Using a single benchmark score instead of the four-bucket framework conflates distinct capability dimensions. A model that scores well on domain-capability benchmarks may still fail to follow format instructions or meet latency requirements. Additionally, benchmark correlation analysis (Galambosi, January 2024) shows that WinoGrande, MMLU, and ARC-C correlate at 0.89–0.90, meaning a composite score dominated by those benchmarks over-weights a single reasoning dimension and under-weights orthogonal capabilities like truthfulness, which has only moderate correlation (0.42–0.55) with reasoning benchmarks (Chapter 4).

Key Quotes

"The applications most reliably in production — recommender systems, fraud detection, code generation, classification — share one property: obvious, measurable evaluation criteria." (Chapter 4)

"Hard attributes should eliminate candidates before any experimentation begins." (Chapter 4)

"These same guidelines become annotation guidelines for finetuning data in Ch. 8, making early investment doubly valuable." (Chapter 4)

"Public benchmark comparisons are unreliable for model selection.
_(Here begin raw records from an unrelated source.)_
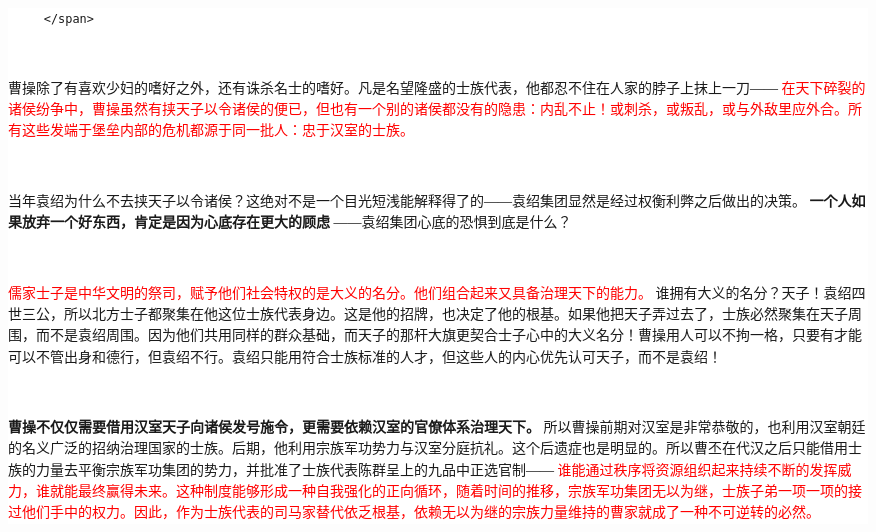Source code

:          </span>
</p>
<p>
<span style="font-family:等线;">
<br/>
</span>
</p>
<p>
<span style="font-family:等线;">
          曹操除了有喜欢少妇的嗜好之外，还有诛杀名士的嗜好。凡是名望隆盛的士族代表，他都忍不住在人家的脖子上抹上一刀——
         </span>
<span style="font-family: 等线;color: rgb(255, 0, 0);">
          在天下碎裂的诸侯纷争中，曹操虽然有挟天子以令诸侯的便已，但也有一个别的诸侯都没有的隐患：内乱不止！或刺杀，或叛乱，或与外敌里应外合。所有这些发端于堡垒内部的危机都源于同一批人：忠于汉室的士族。
         </span>
</p>
<p>
<span style="font-family:等线;">
<br/>
</span>
</p>
<p>
<span style="font-family:等线;">
          当年袁绍为什么不去挟天子以令诸侯？这绝对不是一个目光短浅能解释得了的——袁绍集团显然是经过权衡利弊之后做出的决策。
          <strong>
           一个人如果放弃一个好东西，肯定是因为心底存在更大的顾虑
          </strong>
          ——袁绍集团心底的恐惧到底是什么？
         </span>
</p>
<p>
<span style="font-family:等线;">
<br/>
</span>
</p>
<p>
<span style="font-family: 等线;color: rgb(255, 0, 0);">
          儒家士子是中华文明的祭司，赋予他们社会特权的是大义的名分。他们组合起来又具备治理天下的能力。
         </span>
<span style="font-family:等线;">
          谁拥有大义的名分？天子！袁绍四世三公，所以北方士子都聚集在他这位士族代表身边。这是他的招牌，也决定了他的根基。如果他把天子弄过去了，士族必然聚集在天子周围，而不是袁绍周围。因为他们共用同样的群众基础，而天子的那杆大旗更契合士子心中的大义名分！曹操用人可以不拘一格，只要有才能可以不管出身和德行，但袁绍不行。袁绍只能用符合士族标准的人才，但这些人的内心优先认可天子，而不是袁绍！
         </span>
</p>
<p>
<span style="font-family:等线;">
<br/>
</span>
</p>
<p>
<strong>
<span style="font-family:等线;">
           曹操不仅仅需要借用汉室天子向诸侯发号施令，更需要依赖汉室的官僚体系治理天下。
          </span>
</strong>
<span style="font-family:等线;">
          所以曹操前期对汉室是非常恭敬的，也利用汉室朝廷的名义广泛的招纳治理国家的士族。后期，他利用宗族军功势力与汉室分庭抗礼。这个后遗症也是明显的。所以曹丕在代汉之后只能借用士族的力量去平衡宗族军功集团的势力，并批准了士族代表陈群呈上的九品中正选官制——
         </span>
<span style="font-family: 等线;color: rgb(255, 0, 0);">
          谁能通过秩序将资源组织起来持续不断的发挥威力，谁就能最终赢得未来。这种制度能够形成一种自我强化的正向循环，随着时间的推移，宗族军功集团无以为继，士族子弟一项一项的接过他们手中的权力。因此，作为士族代表的司马家替代依乏根基，依赖无以为继的宗族力量维持的曹家就成了一种不可逆转的必然。
         </span>
</p>
<p>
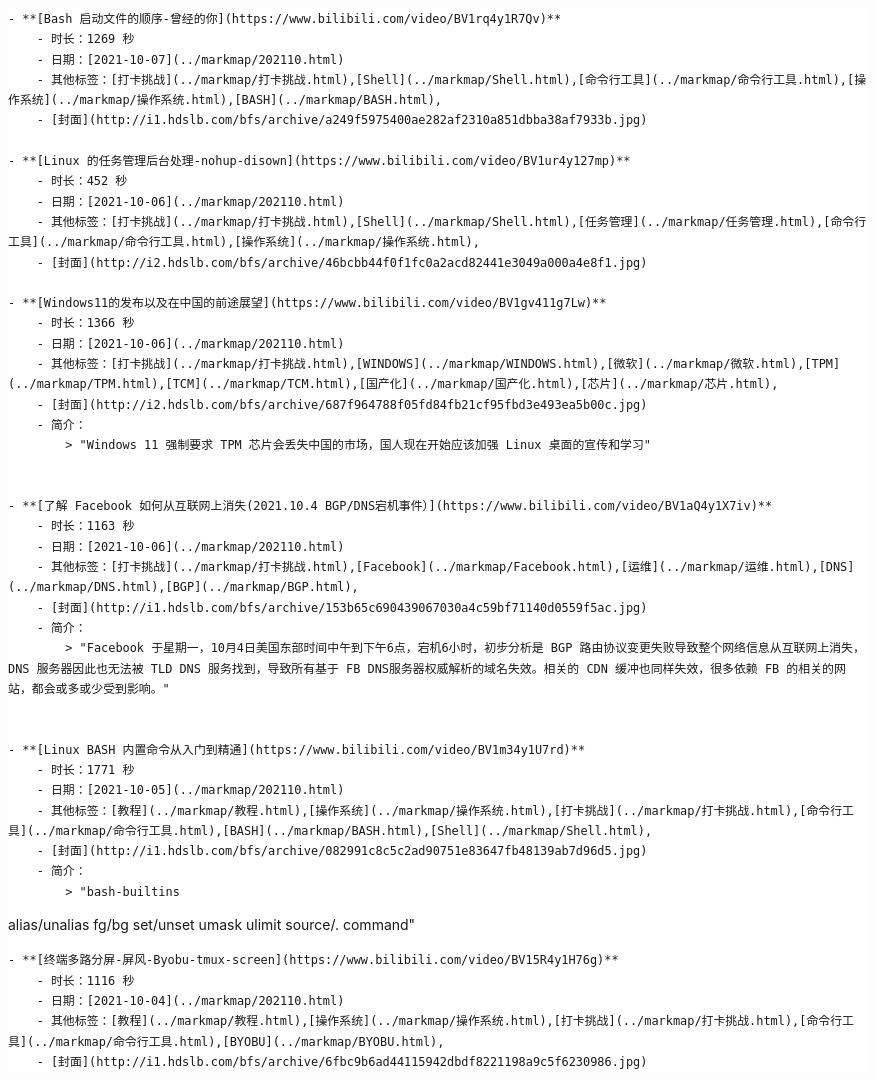 
    - **[Bash 启动文件的顺序-曾经的你](https://www.bilibili.com/video/BV1rq4y1R7Qv)**
        - 时长：1269 秒
        - 日期：[2021-10-07](../markmap/202110.html)
        - 其他标签：[打卡挑战](../markmap/打卡挑战.html),[Shell](../markmap/Shell.html),[命令行工具](../markmap/命令行工具.html),[操作系统](../markmap/操作系统.html),[BASH](../markmap/BASH.html),
        - [封面](http://i1.hdslb.com/bfs/archive/a249f5975400ae282af2310a851dbba38af7933b.jpg)

    - **[Linux 的任务管理后台处理-nohup-disown](https://www.bilibili.com/video/BV1ur4y127mp)**
        - 时长：452 秒
        - 日期：[2021-10-06](../markmap/202110.html)
        - 其他标签：[打卡挑战](../markmap/打卡挑战.html),[Shell](../markmap/Shell.html),[任务管理](../markmap/任务管理.html),[命令行工具](../markmap/命令行工具.html),[操作系统](../markmap/操作系统.html),
        - [封面](http://i2.hdslb.com/bfs/archive/46bcbb44f0f1fc0a2acd82441e3049a000a4e8f1.jpg)

    - **[Windows11的发布以及在中国的前途展望](https://www.bilibili.com/video/BV1gv411g7Lw)**
        - 时长：1366 秒
        - 日期：[2021-10-06](../markmap/202110.html)
        - 其他标签：[打卡挑战](../markmap/打卡挑战.html),[WINDOWS](../markmap/WINDOWS.html),[微软](../markmap/微软.html),[TPM](../markmap/TPM.html),[TCM](../markmap/TCM.html),[国产化](../markmap/国产化.html),[芯片](../markmap/芯片.html),
        - [封面](http://i2.hdslb.com/bfs/archive/687f964788f05fd84fb21cf95fbd3e493ea5b00c.jpg)
        - 简介：
            > "Windows 11 强制要求 TPM 芯片会丢失中国的市场，国人现在开始应该加强 Linux 桌面的宣传和学习"


    - **[了解 Facebook 如何从互联网上消失(2021.10.4 BGP/DNS宕机事件）](https://www.bilibili.com/video/BV1aQ4y1X7iv)**
        - 时长：1163 秒
        - 日期：[2021-10-06](../markmap/202110.html)
        - 其他标签：[打卡挑战](../markmap/打卡挑战.html),[Facebook](../markmap/Facebook.html),[运维](../markmap/运维.html),[DNS](../markmap/DNS.html),[BGP](../markmap/BGP.html),
        - [封面](http://i1.hdslb.com/bfs/archive/153b65c690439067030a4c59bf71140d0559f5ac.jpg)
        - 简介：
            > "Facebook 于星期一，10月4日美国东部时间中午到下午6点，宕机6小时，初步分析是 BGP 路由协议变更失败导致整个网络信息从互联网上消失， DNS 服务器因此也无法被 TLD DNS 服务找到，导致所有基于 FB DNS服务器权威解析的域名失效。相关的 CDN 缓冲也同样失效，很多依赖 FB 的相关的网站，都会或多或少受到影响。"


    - **[Linux BASH 内置命令从入门到精通](https://www.bilibili.com/video/BV1m34y1U7rd)**
        - 时长：1771 秒
        - 日期：[2021-10-05](../markmap/202110.html)
        - 其他标签：[教程](../markmap/教程.html),[操作系统](../markmap/操作系统.html),[打卡挑战](../markmap/打卡挑战.html),[命令行工具](../markmap/命令行工具.html),[BASH](../markmap/BASH.html),[Shell](../markmap/Shell.html),
        - [封面](http://i1.hdslb.com/bfs/archive/082991c8c5c2ad90751e83647fb48139ab7d96d5.jpg)
        - 简介：
            > "bash-builtins
alias/unalias
fg/bg
set/unset
umask
ulimit
source/. command"


    - **[终端多路分屏-屏风-Byobu-tmux-screen](https://www.bilibili.com/video/BV15R4y1H76g)**
        - 时长：1116 秒
        - 日期：[2021-10-04](../markmap/202110.html)
        - 其他标签：[教程](../markmap/教程.html),[操作系统](../markmap/操作系统.html),[打卡挑战](../markmap/打卡挑战.html),[命令行工具](../markmap/命令行工具.html),[BYOBU](../markmap/BYOBU.html),
        - [封面](http://i1.hdslb.com/bfs/archive/6fbc9b6ad44115942dbdf8221198a9c5f6230986.jpg)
They are useful only for coarse filtering — screening a large candidate pool down to a small one before private evaluation." (Chapter 4)

Rules of Thumb

  • Define evaluation criteria before writing application code; treat undefined "good" as a blocking requirement, not a later task.
  • Filter hard attributes (license, size, privacy, on-device) first — any candidate that fails a hard attribute is eliminated before benchmarking begins.
  • Use the four-bucket framework as a checklist; a model must pass all four buckets, not just the domain-capability bucket.
  • Treat public benchmark scores as a coarse filter only; run a private evaluation pipeline on your actual data before making a final selection.
  • Invest in evaluation guidelines early — the same rubrics that define "good" for evaluation will become annotation guidelines for finetuning, compounding their value.